Despite BlackBerry losing market share in devices, IDC technology analyst John Jackson believes it still has opportunities in the enterprise segment as demands for data security in a mobile world are growing rapidly and many enterprise clients have yet to adopt the systems needed to come to grips with it.

BlackBerry secures the mobile communications of all G7 governments, 16 of the G20 governments, 10 out of 10 of the largest global banks and law firms, and the top five largest managed healthcare, investment services, and oil and gas companies.

Cross platform integration

In September, Blackberry bought rival mobile software provider Good Technology for $425 million in cash, to boost its ability to help corporate clients manage smartphones running on different operating systems.

BlackBerry said it expected to realise about $160 million in revenue from the acquisition in the first year after the deal closes - which was last month.

BlackBerry will integrate Good's software solutions and services with its own software suites to offer a solution that secures the entire mobile enterprise, across all platforms and applications while protecting personal privacy.

"BlackBerry's completion of the Good acquisition brings two leading companies in the mobile security space together to offer a secure cross-platform enterprise mobility management (EMM) solution," said Stacy Crook, Research Director, enterprise mobility at IDC. "Good brings additional value to the BlackBerry platform by offering strong application containerisation on iOS and Android, and will provide solutions to containerise custom and third-party applications."

Critical communication

Earlier this year, BlackBerry acquired AtHoc, maker of a secure software platform for crisis communication.

The AtHoc software platform enables people, devices and organisations to exchange critical information in real-time during business continuity and life safety operations.

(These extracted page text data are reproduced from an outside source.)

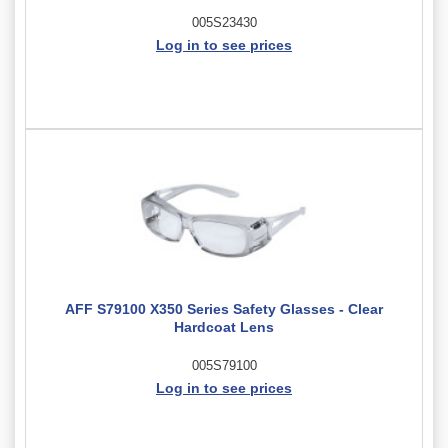
005S23430
Log in to see prices
AFF S79100 X350 Series Safety Glasses - Clear
Hardcoat Lens
005S79100
Log in to see prices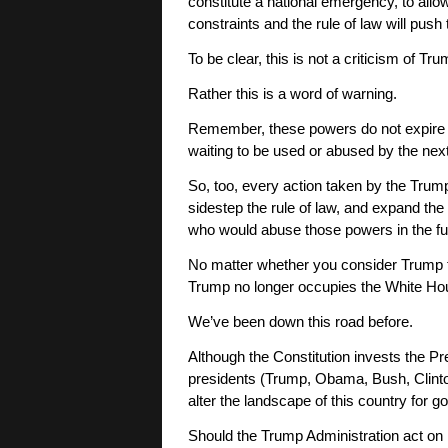
constitute a national emergency, to all
constraints and the rule of law will push 
To be clear, this is not a criticism of Tr
Rather this is a word of warning.
Remember, these powers do not expire at
waiting to be used or abused by the nex
So, too, every action taken by the Tru
sidestep the rule of law, and expand th
who would abuse those powers in the fu
No matter whether you consider Trump t
Trump no longer occupies the White Ho
We’ve been down this road before.
Although the Constitution invests the Pr
presidents (Trump, Obama, Bush, Clinton
alter the landscape of this country for goo
Should the Trump Administration act on i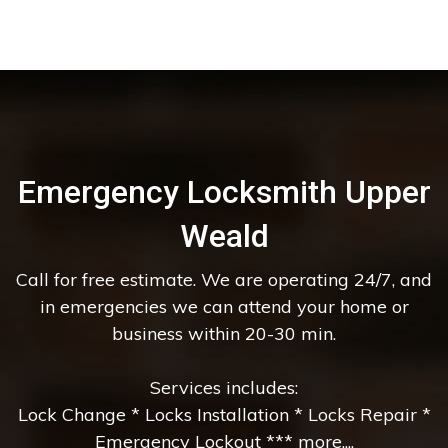
Emergency Locksmith Upper
Weald
Call for free estimate. We are operating 24/7, and
in emergencies we can attend your home or
business within 20-30 min.
Services includes:
Lock Change * Locks Installation * Locks Repair *
Emergency Lockout *** more....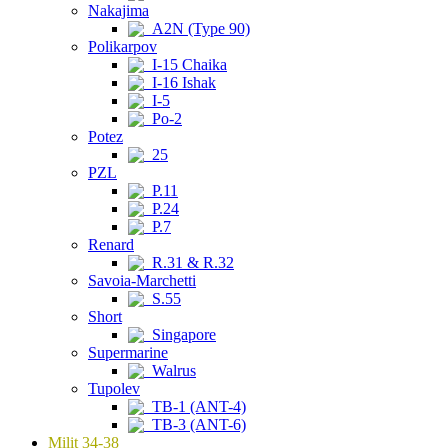
Nakajima
A2N (Type 90)
Polikarpov
I-15 Chaika
I-16 Ishak
I-5
Po-2
Potez
25
PZL
P.11
P.24
P.7
Renard
R.31 & R.32
Savoia-Marchetti
S.55
Short
Singapore
Supermarine
Walrus
Tupolev
TB-1 (ANT-4)
TB-3 (ANT-6)
Milit 34-38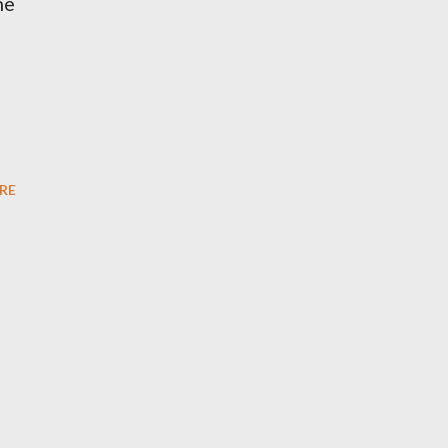
he
RE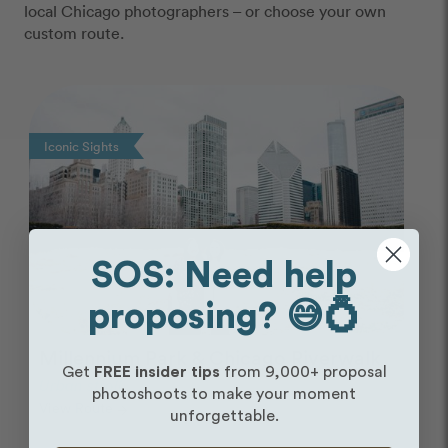
local Chicago photographers – or choose your own
custom route.
Photo Slideshow
Iconic Sights
SOS: Need help
proposing? 😅💍
Millennium Park & Chicago Riverwalk
Get
FREE insider tips
from 9,000+ proposal
Urban stroll
photoshoots to make your moment
View Route
arrow_forward
unforgettable.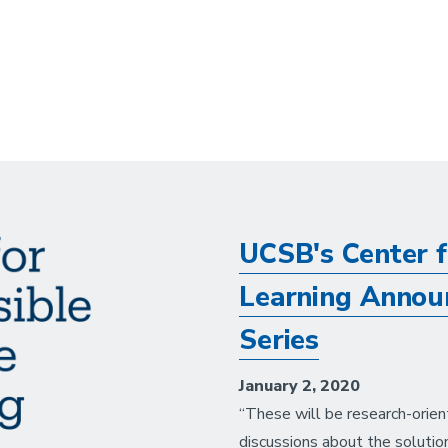
UCSB's Center f
Learning Announ
Series
January 2, 2020
“These will be research-orien
discussions about the solutio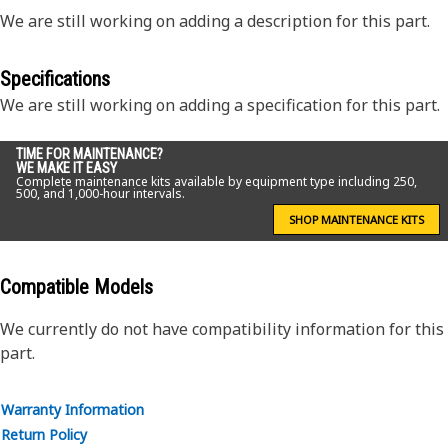
We are still working on adding a description for this part.
Specifications
We are still working on adding a specification for this part.
TIME FOR MAINTENANCE?
WE MAKE IT EASY
Complete maintenance kits available by equipment type including 250,
500, and 1,000-hour intervals.
SHOP MAINTENANCE KITS
Compatible Models
We currently do not have compatibility information for this
part.
Warranty Information
Return Policy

The platform securely connects to a diverse set of endpoints, including smartphones, desktops, digital displays, radios, IP phones, sirens, fire panels and speakers to send out alerts and coordinate safety routes.

AtHoc protects more than 70% of the US federal government agencies, including the departments of Defence, Homeland Security and Human and Health Services. It is also used in high technology corporations, healthcare institutions and airports.

Smart documents

Blackberry bought Watchdox, a data security company offering secure enterprise file-sync-and-share (EFSS) solutions earlier this year.

Watchdox is an application that allows users to protect, share and work with their files on any device. Its security travels with shared files on both mobile and desktop devices to give organisations full visibility and control over how files are edited, copied, printed or forwarded.

Users have the ability to browse, access, search and view word documents, PDF and image files. They can securely share links to content with colleagues as well as third party collaborators, without putting corporate data at risk.

Its offering also allows end users to revoke access or delete files remotely, enables secure mobile productivity for repositories both in the cloud and on premises, and gives administrators the ability to lock or remove access to files compromised in a data breach.